Vanilla is the only edible plant of the orchid family, and it originally comes from Mexico, Central America, South America, and the Caribbean. Today most liquid vanilla is synthetic in origin, as was the vanilla ingested by our patient. Natural vanilla contains over 250 organic components, but synthetic vanilla contains only vanillin. Although there are no reported cases of intoxication or euphoria with vanillin itself, until recently coumarin was a common adulterant of liquid vanilla produced in Mexico (9). In large doses, coumarin has been shown to be hepatotoxic in animal models (10). Although legend has it that natural vanilla has aphrodisiac properties and traditionally was reserved for consumption by royalty, we could not find any published reports describing the euphoric or acute clinical effects of vanilla or vanillin. Thus, we cannot conclude how much of our patient's clinical presentation was a result of the vanillin contained in the bottle of vanilla extract. However, he is only 16-years old and reported being alcohol naïve, so his significant obtundation is not surprising given his EtOH level of 162 mg/dL obtained several hours of ingestion, twice the legal driving limit. Ethanol is also found in a variety of other food flavorings (i.e. lemon and almond extracts) and in colognes, perfumes, after shaves, mouthwashes, and cold preparations. Ethanol content ranges from 0.3-75% in these products (3). These items are easily accessible to teens, and any young adult with clinical evidence of intoxication should have an ethanol level measured and a complete history of all potential ingestions pursued. Again, information about non-traditional sources of alcohol that may be suitable for consumption by underage adults is easily obtainable on the Internet (6).

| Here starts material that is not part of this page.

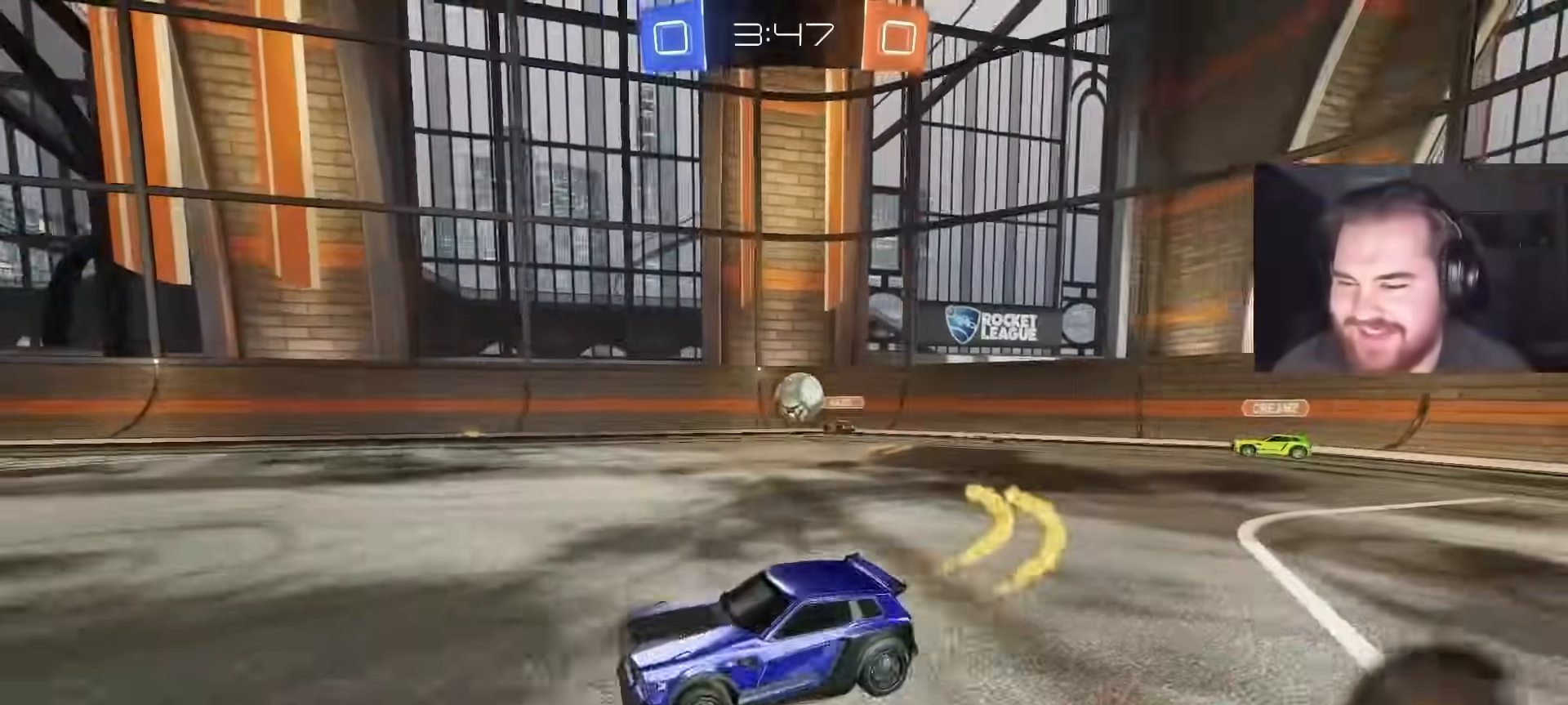
{"buttons": ["CROSS", "CIRCLE", "L1", "R2"], "left_stick": "up", "right_stick": "center", "events": [[67, "TRIANGLE", "down"], [200, "TRIANGLE", "up"], [300, "CROSS", "down"], [400, "CROSS", "up"], [400, "L1", "down"], [400, "left_stick", "up"], [467, "CROSS", "down"]]}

Upon discharge from the hospital, counseling the family regarding poison prevention in the home, including non-traditional sources of alcohol, is important.
We describe the first reported case of clinically significant ethanol (EtOH) intoxication from vanilla extract ingestion. This case illustrates that when caring for an intoxicated teen, health care providers should be vigilant for use of non-traditional sources of ethanol.